#### Data excerpts
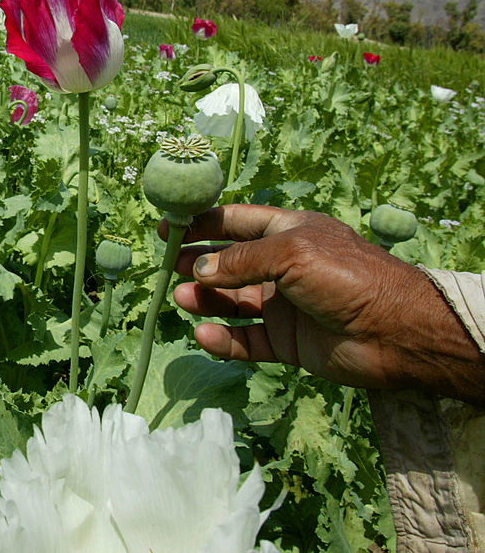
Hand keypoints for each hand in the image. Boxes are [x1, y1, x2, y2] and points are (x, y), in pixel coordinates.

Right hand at [162, 205, 484, 403]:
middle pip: (229, 263)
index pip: (236, 223)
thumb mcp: (290, 253)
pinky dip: (223, 340)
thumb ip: (241, 260)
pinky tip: (204, 336)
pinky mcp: (286, 341)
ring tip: (182, 298)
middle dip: (197, 263)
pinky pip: (245, 340)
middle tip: (168, 266)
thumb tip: (200, 269)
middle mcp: (283, 267)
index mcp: (288, 233)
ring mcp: (283, 306)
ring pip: (232, 302)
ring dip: (205, 299)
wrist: (396, 332)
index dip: (202, 223)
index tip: (167, 228)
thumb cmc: (347, 276)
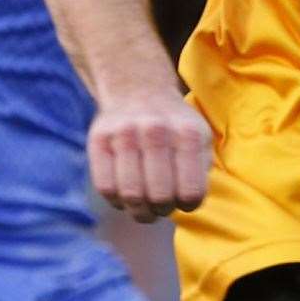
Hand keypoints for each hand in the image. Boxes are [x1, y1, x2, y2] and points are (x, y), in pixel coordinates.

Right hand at [88, 86, 211, 223]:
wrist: (137, 90)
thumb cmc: (174, 127)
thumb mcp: (200, 139)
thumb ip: (200, 171)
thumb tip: (186, 203)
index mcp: (188, 133)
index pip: (191, 192)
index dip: (188, 205)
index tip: (185, 199)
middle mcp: (156, 130)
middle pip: (159, 197)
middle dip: (162, 209)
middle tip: (162, 205)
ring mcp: (124, 133)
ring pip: (131, 195)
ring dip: (140, 210)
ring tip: (145, 206)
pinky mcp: (98, 139)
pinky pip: (106, 188)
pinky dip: (117, 201)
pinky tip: (125, 195)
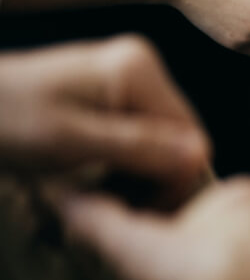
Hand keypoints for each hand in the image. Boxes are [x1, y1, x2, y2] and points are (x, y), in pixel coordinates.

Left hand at [0, 37, 209, 202]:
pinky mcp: (114, 90)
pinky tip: (99, 178)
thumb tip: (200, 156)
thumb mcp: (70, 141)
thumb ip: (139, 147)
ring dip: (140, 176)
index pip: (191, 137)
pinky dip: (127, 163)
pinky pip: (143, 135)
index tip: (139, 213)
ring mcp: (129, 76)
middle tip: (115, 209)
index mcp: (138, 70)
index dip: (173, 180)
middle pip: (180, 139)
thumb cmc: (5, 119)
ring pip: (163, 142)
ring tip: (101, 197)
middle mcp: (142, 66)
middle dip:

#### Activity
Your copy should match every entry above exactly and contain no pictures.

#### Exercise answer
Hand keypoints for each hand in the image. Boxes are [x1, y1, x2, y2] and points are (x, y), in pixel coordinates.

Right hand at [162, 205, 484, 403]:
middle pip: (229, 263)
index pip: (236, 223)
thumb mcp: (290, 253)
pinky dip: (223, 340)
thumb ip: (241, 260)
pinky tip: (204, 336)
pinky mcp: (286, 341)
ring tip: (182, 298)
middle dip: (197, 263)
pinky pip: (245, 340)
middle tip: (168, 266)
thumb tip: (200, 269)
middle mcp: (283, 267)
index mcp: (288, 233)
ring mcp: (283, 306)
ring pip: (232, 302)
ring dip: (205, 299)
wrist: (396, 332)
index dip: (202, 223)
index tip: (167, 228)
thumb cmc: (347, 276)
Hand keypoints for each hand in the image. Boxes are [x1, y1, x2, y2] and points are (x, y), in pixel coordinates.

Right hand at [88, 86, 211, 223]:
wrist: (137, 90)
thumb cmc: (174, 127)
thumb mcp: (200, 139)
thumb ip: (200, 171)
thumb tip: (186, 203)
index mcp: (188, 133)
index pip: (191, 192)
index dip: (188, 205)
index tip: (185, 199)
middle mcp: (156, 130)
middle pip: (159, 197)
middle dip: (162, 209)
middle tip: (162, 205)
ring mcp: (124, 133)
ring pip: (131, 195)
ring dip: (140, 210)
ring tip: (145, 206)
pinky mcp: (98, 139)
pinky pip: (106, 188)
pinky dip: (117, 201)
pinky tip: (125, 195)
Hand keypoints for each hand in the image. Boxes are [x1, y1, x2, y2] and points are (x, y), in pixel coordinates.

Left hand at [0, 37, 209, 202]:
pinky mcp: (114, 90)
pinky tip: (99, 178)
thumb tip: (200, 156)
thumb mcp: (70, 141)
thumb ip: (139, 147)
ring dip: (140, 176)
index pip: (191, 137)
pinky dip: (127, 163)
pinky pip: (143, 135)
index tip: (139, 213)
ring mcp: (129, 76)
middle tip: (115, 209)
index mcp: (138, 70)
index dip: (173, 180)
middle pip: (180, 139)
thumb cmc: (5, 119)
ring pip: (163, 142)
ring tip: (101, 197)
middle mcp: (142, 66)
middle dip:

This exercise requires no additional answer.